Page-level text extractions:
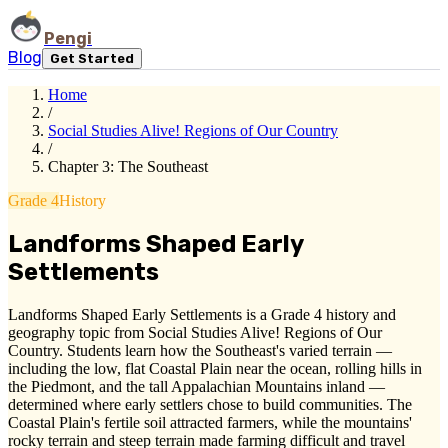
Pengi
Blog
Get Started
Home
/
Social Studies Alive! Regions of Our Country
/
Chapter 3: The Southeast
Grade 4
History
Landforms Shaped Early
Settlements
Landforms Shaped Early Settlements is a Grade 4 history and
geography topic from Social Studies Alive! Regions of Our
Country. Students learn how the Southeast's varied terrain —
including the low, flat Coastal Plain near the ocean, rolling hills in
the Piedmont, and the tall Appalachian Mountains inland —
determined where early settlers chose to build communities. The
Coastal Plain's fertile soil attracted farmers, while the mountains'
rocky terrain and steep terrain made farming difficult and travel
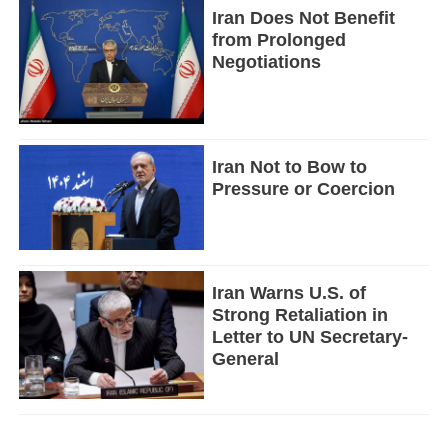
Iran Does Not Benefit
from Prolonged
Negotiations
Iran Not to Bow to
Pressure or Coercion
Iran Warns U.S. of
Strong Retaliation in
Letter to UN Secretary-
General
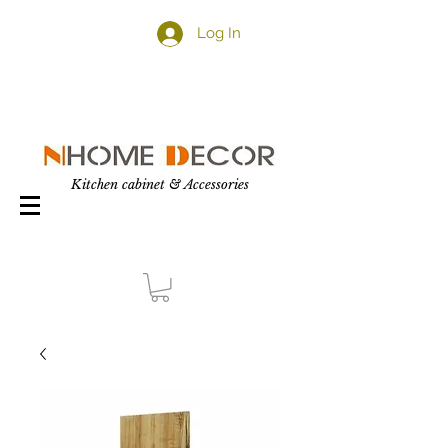
Log In
Kitchen cabinet & Accessories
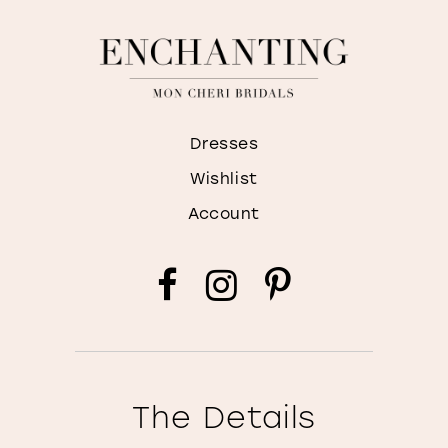
Dresses
Wishlist
Account
The Details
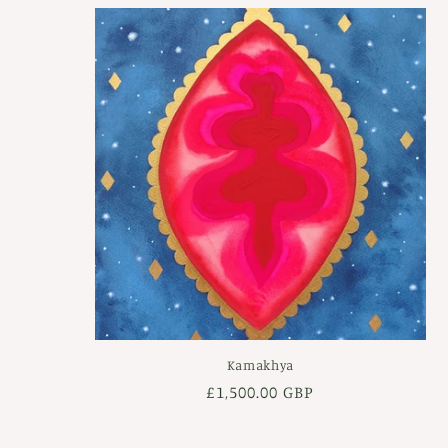
Kamakhya
Regular
£1,500.00 GBP
price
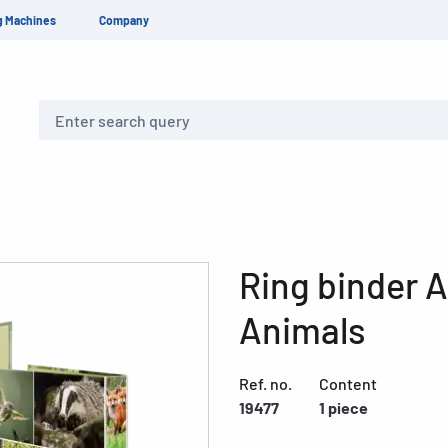
g Machines
Company
Search
Ring binder 
Animals
Ref. no.
Content
19477
1 piece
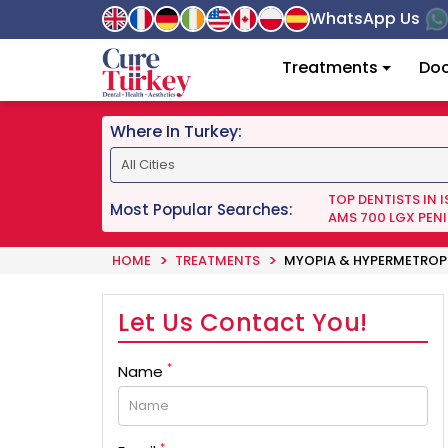
WhatsApp Us
Treatments
Doc
Where In Turkey:
TOP DENTISTS IN 
Most Popular Searches:
AMS 700 LGX PENI
HOME
TREATMENTS
MYOPIA & HYPERMETROP
Let Us Contact You!
*
Name
*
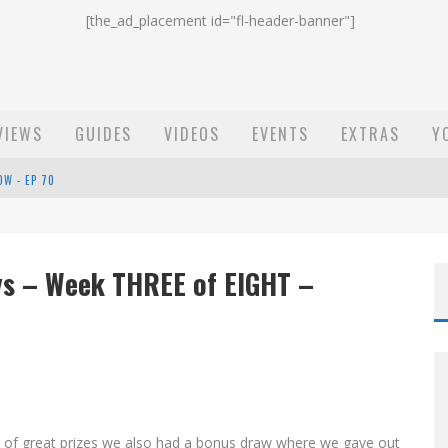
[the_ad_placement id="fl-header-banner"]
VIEWS
GUIDES
VIDEOS
EVENTS
EXTRAS
Y
OW - EP 70
ST EMAIL - EP 69
EP 68
ys – Week THREE of EIGHT –
o of great prizes we also had a bonus draw where we gave out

**What to produce**
Exactly as written, give every entry again, but not the pictures.

**Solution to the problem**
Pengi
Blog
Get Started
Home
/
Social Studies Alive! Regions of Our Country
/
Chapter 3: The Southeast
Grade 4
History
Landforms Shaped Early
Settlements
Landforms Shaped Early Settlements is a Grade 4 history and
geography topic from Social Studies Alive! Regions of Our
Country. Students learn how the Southeast's varied terrain —
including the low, flat Coastal Plain near the ocean, rolling hills in
the Piedmont, and the tall Appalachian Mountains inland —
determined where early settlers chose to build communities. The
Coastal Plain's fertile soil attracted farmers, while the mountains'
rocky terrain and steep terrain made farming difficult and travel
Iran Does Not Benefit
from Prolonged
Negotiations
Iran Not to Bow to
Pressure or Coercion
Iran Warns U.S. of
Strong Retaliation in
Letter to UN Secretary-
General
Log In
Kitchen cabinet & Accessories
Dresses
Wishlist
Account
The Details
Kamakhya
Regular
£1,500.00 GBP
price
g Machines
Company
Search
Ring binder 
Animals
Ref. no.
Content
19477
1 piece
WhatsApp Us
Treatments
Doc
Where In Turkey:
TOP DENTISTS IN 
Most Popular Searches:
AMS 700 LGX PENI
HOME
TREATMENTS
MYOPIA & HYPERMETROP
Let Us Contact You!
*
Name
*
[the_ad_placement id="fl-header-banner"]
VIEWS
GUIDES
VIDEOS
EVENTS
EXTRAS
Y
OW - EP 70
ST EMAIL - EP 69
EP 68
ys – Week THREE of EIGHT –
o of great prizes we also had a bonus draw where we gave out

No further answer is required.